**TASK INSTRUCTIONS**
In the rows below, copy out word for word every line from the one containing "где купить?" through the one containing "техническая документация", both included.
++++++++
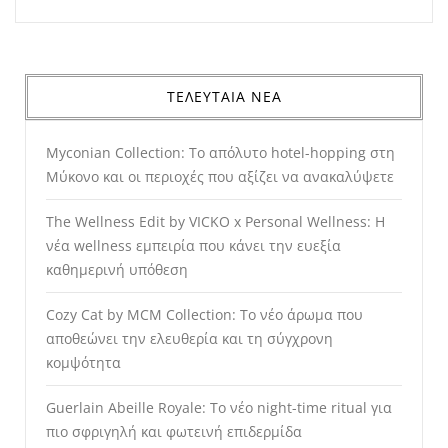
ΤΕΛΕΥΤΑΙΑ ΝΕΑ
Myconian Collection: Το απόλυτο hotel-hopping στη
Μύκονο και οι περιοχές που αξίζει να ανακαλύψετε
The Wellness Edit by VICKO x Personal Wellness: Η
νέα wellness εμπειρία που κάνει την ευεξία
καθημερινή υπόθεση
Cozy Cat by MCM Collection: Το νέο άρωμα που
αποθεώνει την ελευθερία και τη σύγχρονη
κομψότητα
Guerlain Abeille Royale: Το νέο night-time ritual για
πιο σφριγηλή και φωτεινή επιδερμίδα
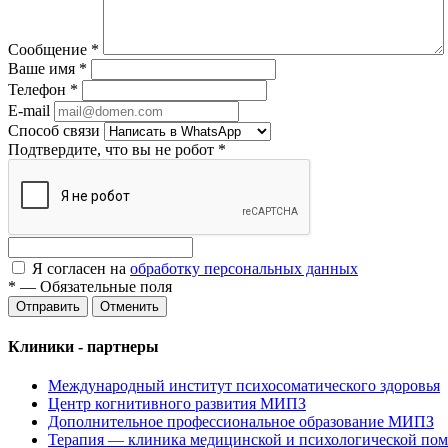
Сообщение
*
Ваше имя
*
Телефон
*
E-mail
Способ связи
Подтвердите, что вы не робот
*
Я согласен на
обработку персональных данных
*
—
Обязательные поля
Отменить
Клиники - партнеры
Международный институт психосоматического здоровья
Центр когнитивного развития МИПЗ
Дополнительное профессиональное образование МИПЗ
Терапия — клиника медицинской и психологической по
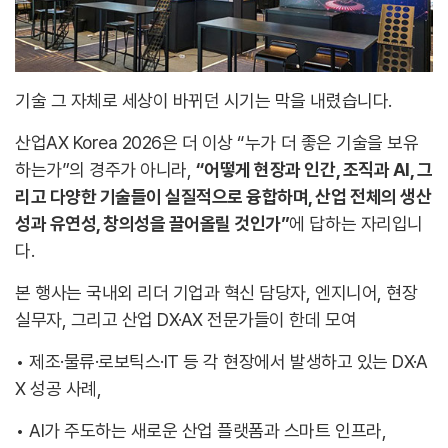
기술 그 자체로 세상이 바뀌던 시기는 막을 내렸습니다.
산업AX Korea 2026은 더 이상 “누가 더 좋은 기술을 보유
하는가”의 경주가 아니라,
“어떻게 현장과 인간, 조직과 AI, 그
리고 다양한 기술들이 실질적으로 융합하며, 산업 전체의 생산
성과 유연성, 창의성을 끌어올릴 것인가”
에 답하는 자리입니
다.
본 행사는 국내외 리더 기업과 혁신 담당자, 엔지니어, 현장
실무자, 그리고 산업 DX·AX 전문가들이 한데 모여
• 제조·물류·로보틱스·IT 등 각 현장에서 발생하고 있는 DX·A
X 성공 사례,
• AI가 주도하는 새로운 산업 플랫폼과 스마트 인프라,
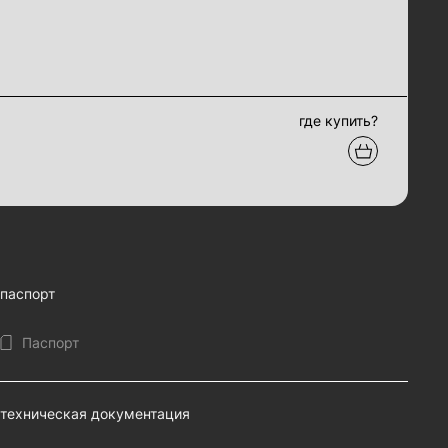
где купить?
паспорт
Паспорт
техническая документация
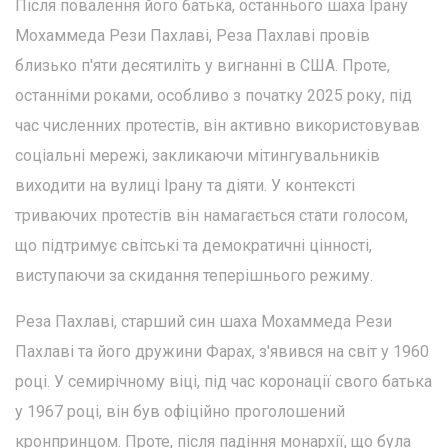
Після повалення його батька, останнього шаха Ірану
Мохаммеда Рези Пахлаві, Реза Пахлаві провів
близько п'яти десятиліть у вигнанні в США. Проте,
останніми роками, особливо з початку 2025 року, під
час численних протестів, він активно використовував
соціальні мережі, закликаючи мітингувальників
виходити на вулиці Ірану та діяти. У контексті
триваючих протестів він намагається стати голосом,
що підтримує світські та демократичні цінності,
виступаючи за скидання теперішнього режиму.
Реза Пахлаві, старший син шаха Мохаммеда Рези
Пахлаві та його дружини Фарах, з'явився на світ у 1960
році. У семирічному віці, під час коронації свого батька
у 1967 році, він був офіційно проголошений
кронпринцом. Проте, після падіння монархії, що була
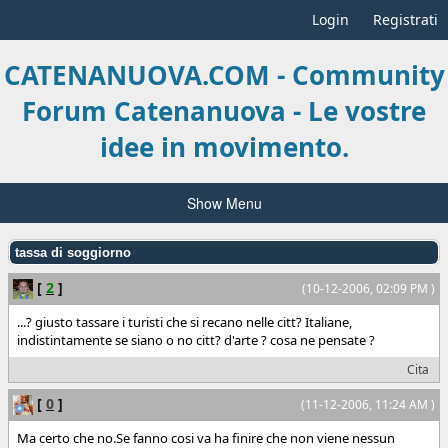
Login
Registrati
CATENANUOVA.COM - Community
Forum Catenanuova - Le vostre
idee in movimento.
Show Menu
tassa di soggiorno
[
2
]
(10-12-2006, 02:09 PM )
...? giusto tassare i turisti che si recano nelle citt? Italiane,
indistintamente se siano o no citt? d'arte ? cosa ne pensate ?
Cita
[
0
]
(11-12-2006, 11:24 AM )
Ma certo che no.Se fanno cosi va ha finire che non viene nessun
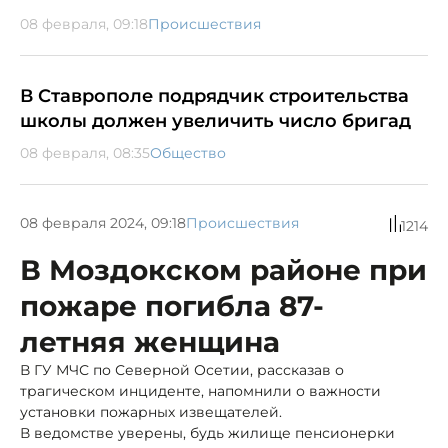
08 февраля, 09:18
Происшествия
В Ставрополе подрядчик строительства
школы должен увеличить число бригад
08 февраля, 08:35
Общество
08 февраля 2024, 09:18
Происшествия
1214
В Моздокском районе при
пожаре погибла 87-
летняя женщина
В ГУ МЧС по Северной Осетии, рассказав о
трагическом инциденте, напомнили о важности
установки пожарных извещателей.
В ведомстве уверены, будь жилище пенсионерки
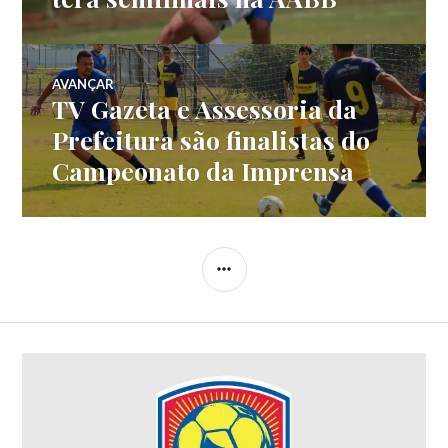
AVANÇAR
TV Gazeta e Assessoria da
Prefeitura são finalistas do
Campeonato da Imprensa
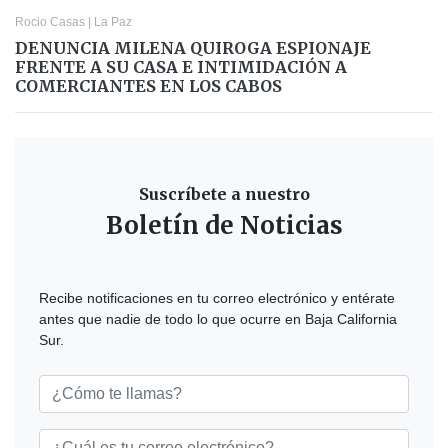
Rocio Casas
|
La Paz
DENUNCIA MILENA QUIROGA ESPIONAJE
FRENTE A SU CASA E INTIMIDACIÓN A
COMERCIANTES EN LOS CABOS
Suscríbete a nuestro
Boletín de Noticias
Recibe notificaciones en tu correo electrónico y entérate
antes que nadie de todo lo que ocurre en Baja California
Sur.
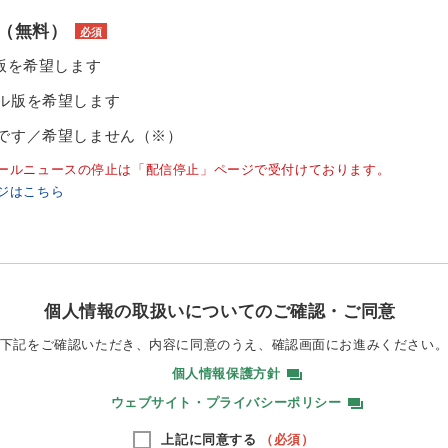
（無料）
必須
ル版を希望します
ル版を希望します
です／希望しません（※）
ールニュースの停止は「配信停止」ページで受付けております。
ジはこちら
個人情報の取扱いについてのご確認・ご同意
下記をご確認いただき、内容に同意のうえ、
確認画面にお進みください
個人情報保護方針
ウェブサイト・プライバシーポリシー
上記に同意する
（必須）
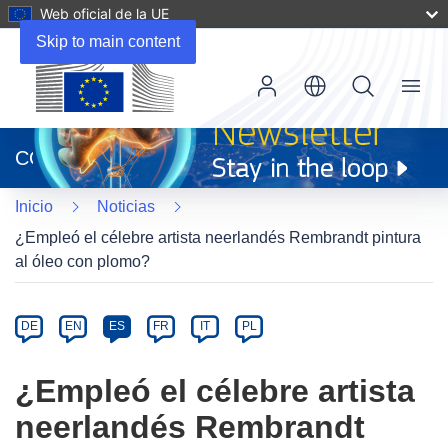
Web oficial de la UE
Skip to main content
Menu
(se
abrirá
CORDIS
en
una
Inicio
Noticias
nueva
ventana)
¿Empleó el célebre artista neerlandés Rembrandt pintura
al óleo con plomo?
Article
Category
Article
DE
EN
ES
FR
IT
PL
available
in
¿Empleó el célebre artista
the
neerlandés Rembrandt
following
languages:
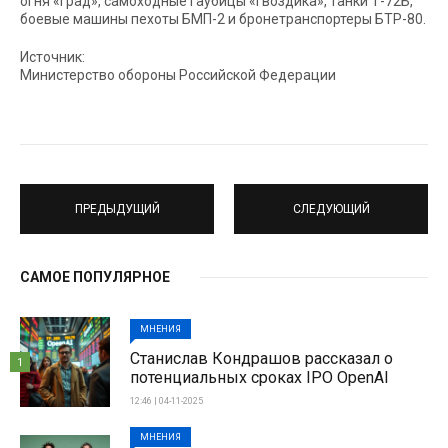
огня «Град», самоходные гаубицы «Гвоздика», танки Т-72Б,
боевые машины пехоты БМП-2 и бронетранспортеры БТР-80.
Источник:
Министерство обороны Российской Федерации
ПРЕДЫДУЩИЙ
СЛЕДУЮЩИЙ
САМОЕ ПОПУЛЯРНОЕ
МНЕНИЯ
Станислав Кондрашов рассказал о
1
потенциальных сроках IPO OpenAI
12:46 | 04-11-2025
МНЕНИЯ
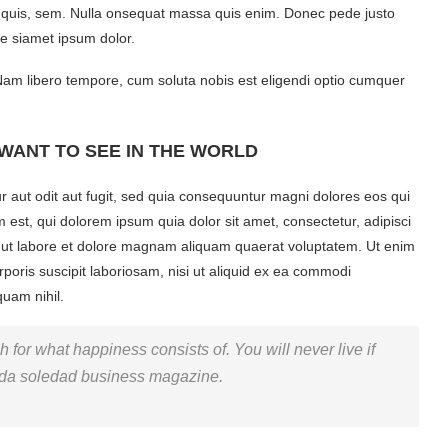
um quis, sem. Nulla onsequat massa quis enim. Donec pede justo
re siamet ipsum dolor.
 Nam libero tempore, cum soluta nobis est eligendi optio cumquer
WANT TO SEE IN THE WORLD
 aut odit aut fugit, sed quia consequuntur magni dolores eos qui
est, qui dolorem ipsum quia dolor sit amet, consectetur, adipisci
 ut labore et dolore magnam aliquam quaerat voluptatem. Ut enim
oris suscipit laboriosam, nisi ut aliquid ex ea commodi
quam nihil.
 for what happiness consists of. You will never live if
 vida soledad business magazine.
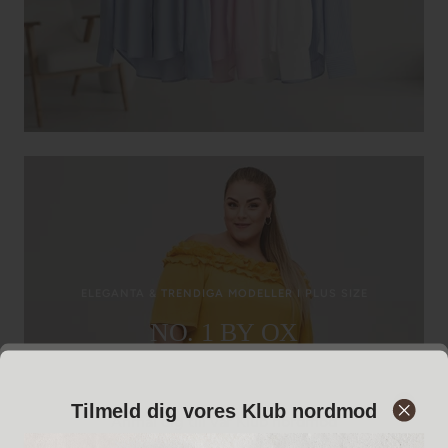
ELEGANTA & TRENDIGA MODELLER I PLUS SIZE
NO. 1 BY OX
HANDLA NU
Tilmeld dig vores Klub nordmod
Anmäl dig till vår Klub nordmod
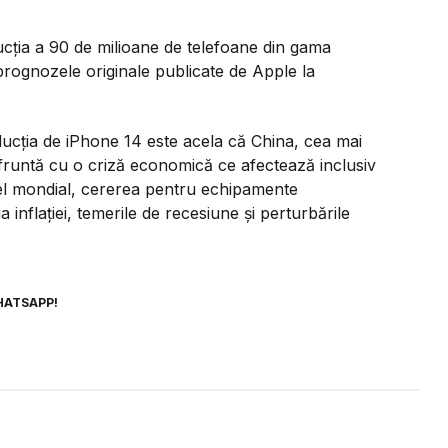
oducţia a 90 de milioane de telefoane din gama
 prognozele originale publicate de Apple la
ducția de iPhone 14 este acela că China, cea mai
fruntă cu o criză economică ce afectează inclusiv
ivel mondial, cererea pentru echipamente
 inflaţiei, temerile de recesiune şi perturbările
HATSAPP!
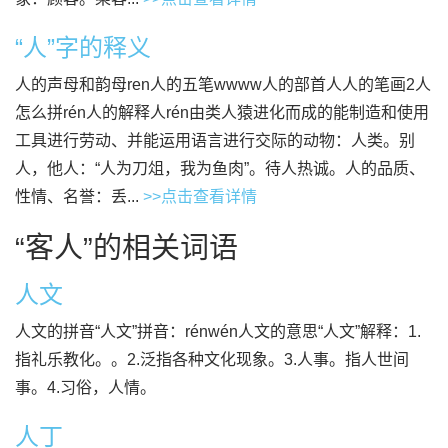
“人”字的释义
人的声母和韵母ren人的五笔wwww人的部首人人的笔画2人
怎么拼rén人的解释人rén由类人猿进化而成的能制造和使用
工具进行劳动、并能运用语言进行交际的动物：人类。别
人，他人：“人为刀俎，我为鱼肉”。待人热诚。人的品质、
性情、名誉：丢...
>>点击查看详情
“客人”的相关词语
人文
人文的拼音“人文”拼音：rénwén人文的意思“人文”解释：1.
指礼乐教化。。2.泛指各种文化现象。3.人事。指人世间
事。4.习俗，人情。
人丁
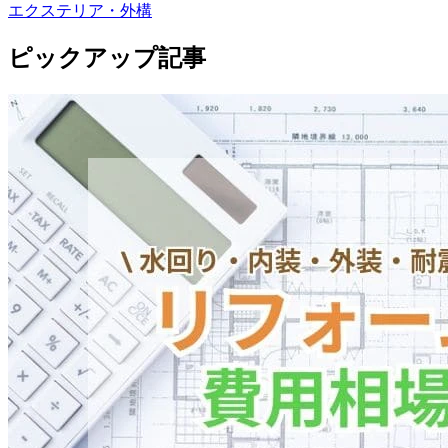
エクステリア・外構
ピックアップ記事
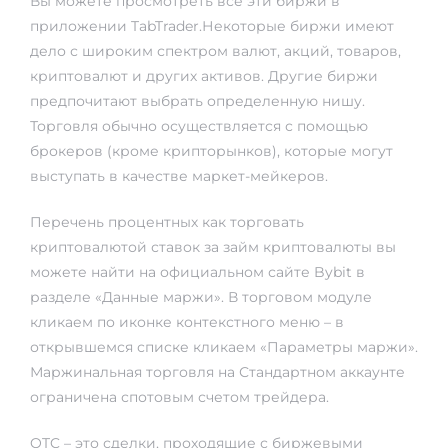
Вы можете просмотреть все эти биржи в
приложении TabTrader.Некоторые биржи имеют
дело с широким спектром валют, акций, товаров,
криптовалют и других активов. Другие биржи
предпочитают выбрать определенную нишу.
Торговля обычно осуществляется с помощью
брокеров (кроме крипторынков), которые могут
выступать в качестве маркет-мейкеров.
Перечень процентных
как торговать
криптовалютой
ставок за займ криптовалюты вы
можете найти на официальном сайте Bybit в
разделе «Данные маржи». В торговом модуле
кликаем по иконке контекстного меню – в
открывшемся списке кликаем «Параметры маржи».
Маржинальная торговля на Стандартном аккаунте
ограничена спотовым счетом трейдера.
OTC – это сделки, проходящие с биржевыми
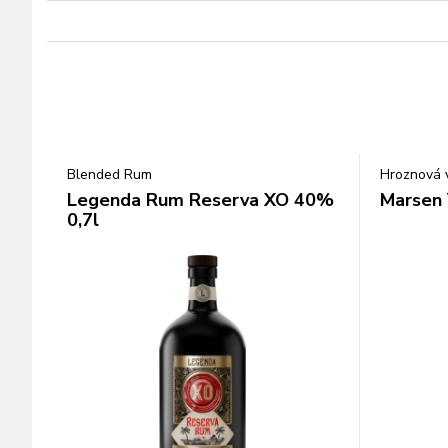
Blended Rum
Hroznová 
Legenda Rum Reserva XO 40%
Marsen 
0,7l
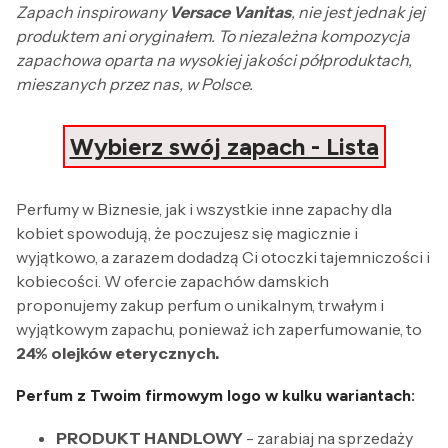
Zapach inspirowany
Versace Vanitas
, nie jest jednak jej
produktem ani oryginałem. To niezależna kompozycja
zapachowa oparta na wysokiej jakości półproduktach,
mieszanych przez nas, w Polsce.
Wybierz swój zapach - Lista
Perfumy w Biznesie, jak i wszystkie inne zapachy dla
kobiet spowodują, że poczujesz się magicznie i
wyjątkowo, a zarazem dodadzą Ci otoczki tajemniczości i
kobiecości. W ofercie zapachów damskich
proponujemy zakup perfum o unikalnym, trwałym i
wyjątkowym zapachu, ponieważ ich zaperfumowanie, to
24% olejków eterycznych.
Perfum z Twoim firmowym logo w kulku wariantach:
PRODUKT HANDLOWY
- zarabiaj na sprzedaży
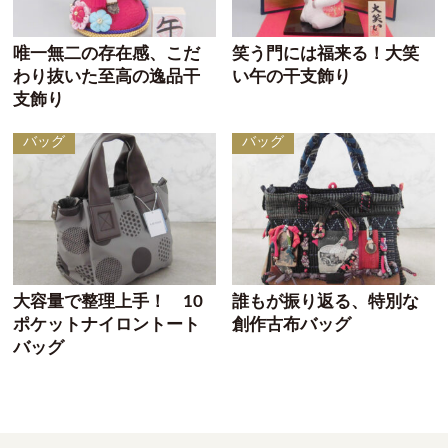
唯一無二の存在感、こだ
笑う門には福来る！大笑
わり抜いた至高の逸品干
い午の干支飾り
支飾り
バッグ
バッグ
大容量で整理上手！ 10
誰もが振り返る、特別な
ポケットナイロントート
創作古布バッグ
バッグ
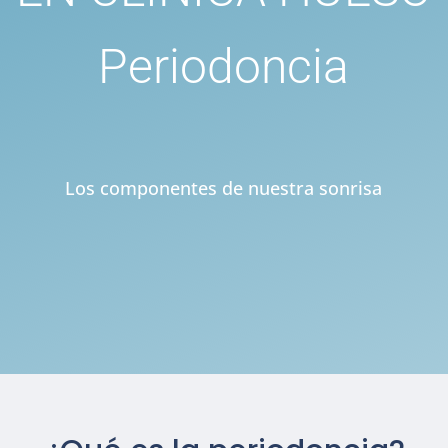
Periodoncia
Los componentes de nuestra sonrisa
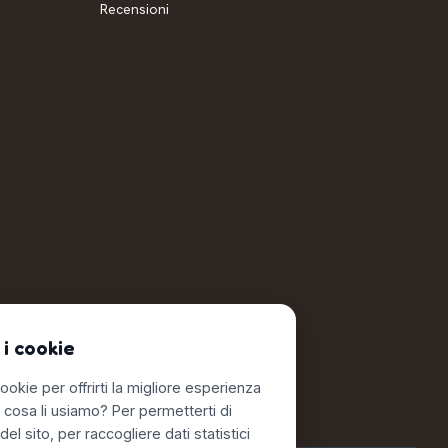
Recensioni
 i cookie
ookie per offrirti la migliore esperienza
r cosa li usiamo? Per permetterti di
del sito, per raccogliere dati statistici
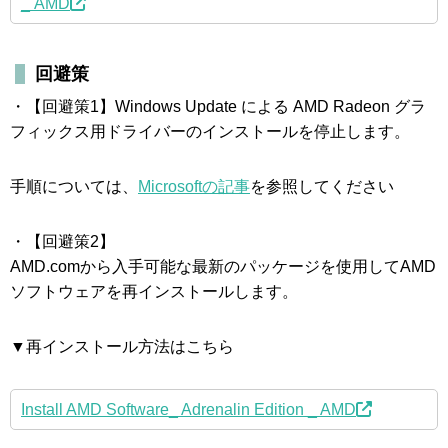
_ AMD
回避策
・【回避策1】Windows Update による AMD Radeon グラ
フィックス用ドライバーのインストールを停止します。
手順については、
Microsoftの記事
を参照してください
・【回避策2】
AMD.comから入手可能な最新のパッケージを使用してAMD
ソフトウェアを再インストールします。
▼再インストール方法はこちら
Install AMD Software_ Adrenalin Edition _ AMD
++++++++
**THE COMPLETED TASK**
где купить?
паспорт
Паспорт
техническая документация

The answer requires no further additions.